Diabetes was induced in male Sprague-Dawley rats using a single tail vein injection of STZ (45 mg kg-1). Three-week diabetic, overnight fasted diabetic and weight-matched control animals (n = 4 per experimental group) were terminally anaesthetised with pentobarbitone sodium (90 mg kg-1 I.P.) and the left kidney perfused with periodate-lysine-paraformaldehyde (PLP) (Mclean & Nakane, 1974). Fixed kidneys were removed, embedded in OCT and snap frozen in liquid N2. Cryostat sections (7 µm) were mounted onto polysine-coated slides and a standard peroxidase-DAB immunohistochemical protocol used for the localisation of GLUT2 protein. Experiments were performed in accordance with the Animals (Scientific Procedures) Act, 1986.

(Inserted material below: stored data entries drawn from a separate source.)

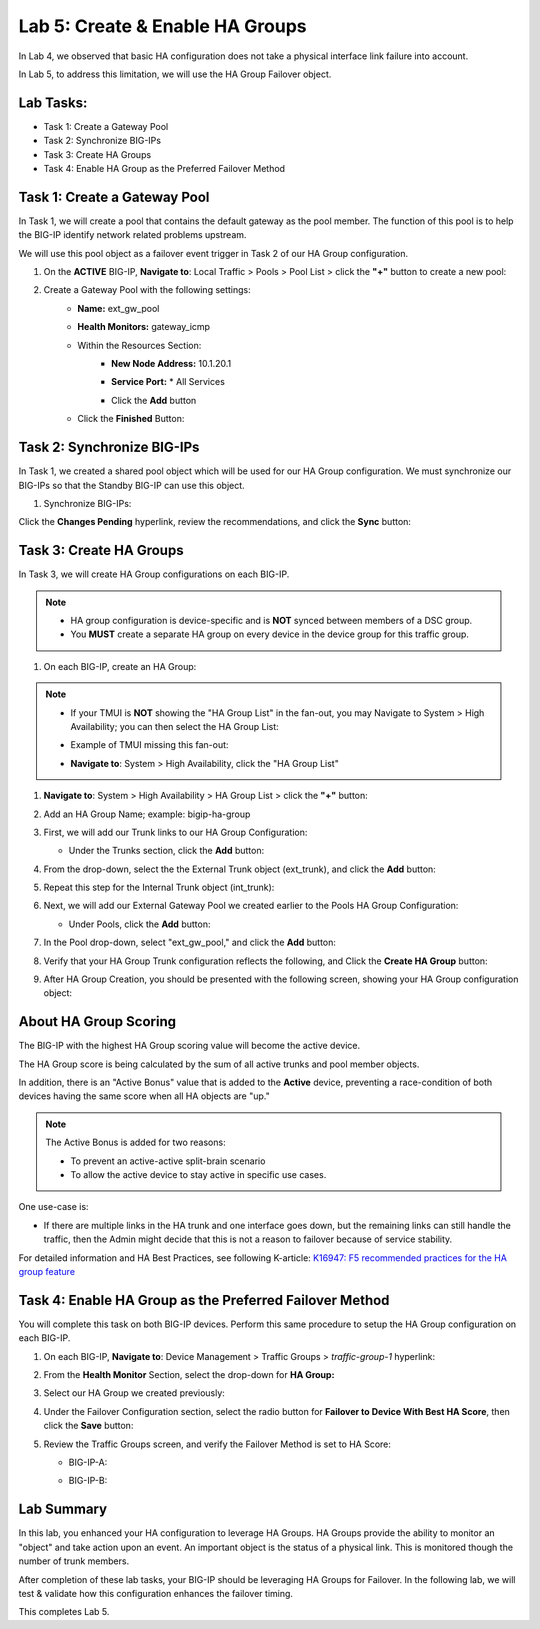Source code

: Lab 5:  Create & Enable HA Groups
---------------------------------

In Lab 4, we observed that basic HA configuration does not take a physical interface link failure into account.

In Lab 5, to address this limitation, we will use the HA Group Failover object. 

Lab Tasks:
==========

* Task 1: Create a Gateway Pool
* Task 2: Synchronize BIG-IPs
* Task 3: Create HA Groups
* Task 4: Enable HA Group as the Preferred Failover Method

Task 1: Create a Gateway Pool
=============================

In Task 1, we will create a pool that contains the default gateway as the pool member. The function of this pool is to help the BIG-IP identify network related problems upstream.

We will use this pool object as a failover event trigger in Task 2 of our HA Group configuration.

#. On the **ACTIVE** BIG-IP, **Navigate to**: Local Traffic > Pools > Pool List > click the **"+"** button to create a new pool:

   .. image:: ../images/image114.png



#. Create a Gateway Pool with the following settings:
    -  **Name:** ext_gw_pool
    -  **Health Monitors:** gateway_icmp
   
    - Within the Resources Section:
       - **New Node Address:** 10.1.20.1
       - **Service Port:** \* All Services
       - Click the **Add** button
  
         .. image:: ../images/image156.png


    - Click the **Finished** Button:
      
      .. image:: ../images/image126.png


Task 2: Synchronize BIG-IPs
===========================

In Task 1, we created a shared pool object which will be used for our HA Group configuration. We must synchronize our BIG-IPs so that the Standby BIG-IP can use this object.

#.  Synchronize BIG-IPs:

Click the **Changes Pending** hyperlink, review the recommendations, and click the **Sync** button:

 .. image:: ../images/image193.png

Task 3: Create HA Groups
========================

In Task 3, we will create HA Group configurations on each BIG-IP.

.. note:: 
   - HA group configuration is device-specific and is **NOT** synced between members of a DSC group.
   - You **MUST** create a separate HA group on every device in the device group for this traffic group.


#. On each BIG-IP, create an HA Group:

.. note::
   - If your TMUI is **NOT** showing the "HA Group List" in the fan-out, you may Navigate to System > High Availability; you can then select the HA Group List:
   - Example of TMUI missing this fan-out:
     
     .. image:: ../images/image191.png
   - **Navigate to**: System > High Availability, click the "HA Group List"
     
     .. image:: ../images/image192.png

#. **Navigate to**: System > High Availability > HA Group List >  click the **"+"** button:

   .. image:: ../images/image63.png
      

#. Add an HA Group Name; example: bigip-ha-group

   .. image:: ../images/image64.png

#. First, we will add our Trunk links to our HA Group Configuration:

   - Under the Trunks section, click the **Add** button:
      
     .. image:: ../images/image65a.png
   
#. From the drop-down, select the the External Trunk object (ext_trunk), and click the **Add** button:
  
   .. image:: ../images/image133.png
   
#. Repeat this step for the Internal Trunk object (int_trunk):
      
   .. image:: ../images/image134.png

#. Next, we will add our External Gateway Pool we created earlier to the Pools HA Group Configuration:
   
   - Under Pools, click the **Add** button:

     .. image:: ../images/image131.png

#. In the Pool drop-down, select "ext_gw_pool," and click the **Add** button:
       
   .. image:: ../images/image132.png

#. Verify that your HA Group Trunk configuration reflects the following, and Click the **Create HA Group** button:

   .. image:: ../images/image67.png

#. After HA Group Creation, you should be presented with the following screen, showing your HA Group configuration object:

   .. image:: ../images/image69.png


About HA Group Scoring
======================

The BIG-IP with the highest HA Group scoring value will become the active device.

The HA Group score is being calculated by the sum of all active trunks and pool member objects.

In addition, there is an "Active Bonus" value that is added to the **Active** device, preventing a race-condition of both devices having the same score when all HA objects are "up."

.. note:: 
   The Active Bonus is added for two reasons:

   - To prevent an active-active split-brain scenario
   - To allow the active device to stay active in specific use cases.

One use-case is:
   
- If there are multiple links in the HA trunk and one interface goes down, but the remaining links can still handle the traffic, then the Admin might decide that this is not a reason to failover because of service stability.


For detailed information and HA Best Practices, see following K-article: `K16947: F5 recommended practices for the HA group feature <https://support.f5.com/csp/article/K16947>`_



Task 4: Enable HA Group as the Preferred Failover Method
========================================================

You will complete this task on both BIG-IP devices.  Perform this same procedure to setup the HA Group configuration on each BIG-IP.


#. On each BIG-IP, **Navigate to**: Device Management > Traffic Groups > *traffic-group-1* hyperlink:
   
   
   .. image:: ../images/image70.png

#. From the **Health Monitor** Section, select the drop-down for **HA Group:**

   .. image:: ../images/image71.png

#. Select our HA Group we created previously:

   .. image:: ../images/image72.png


#. Under the Failover Configuration section, select the radio button for **Failover to Device With Best HA Score**, then click the **Save** button:

   .. image:: ../images/image73.png


#. Review the Traffic Groups screen, and verify the Failover Method is set to HA Score:

   - BIG-IP-A:

     .. image:: ../images/image74.png
    
   - BIG-IP-B:

     .. image:: ../images/image155.png

Lab Summary
===========
In this lab, you enhanced your HA configuration to leverage HA Groups.  
HA Groups provide the ability to monitor an "object" and take action upon an event. An important object is the status of a physical link. This is monitored though the number of trunk members.
 
After completion of these lab tasks, your BIG-IP should be leveraging HA Groups for Failover.  In the following lab, we will test & validate how this configuration enhances the failover timing.

This completes Lab 5.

Immunohistochemistry performed on kidneys fixed in vivo with PLP showed GLUT2 labelling in the S1 segment of the proximal convoluted tubule (PCT). In control kidneys, GLUT2 was localised exclusively to the BLM, whereas in diabetic kidneys it was detected at both the BLM and BBM. Overnight fasting of the diabetic animals reduced blood glucose levels and returned the distribution of GLUT2 immunoreactivity to that of controls.
In vivo fixation seems crucial in the detection of GLUT2 at the BBM of PCT cells in diabetes. GLUT2 protein appears to be rapidly shuttled in or out of the BBM in response to the glycaemic status of the animal. It is noteworthy that in intestinal enterocytes, where the transport process of glucose is very similar to that in the PCT, BBM levels of GLUT2 also increase in response to high luminal glucose concentrations (Kellet et al. 2000).
This work was supported by The Wellcome Trust and the St Peter’s Trust.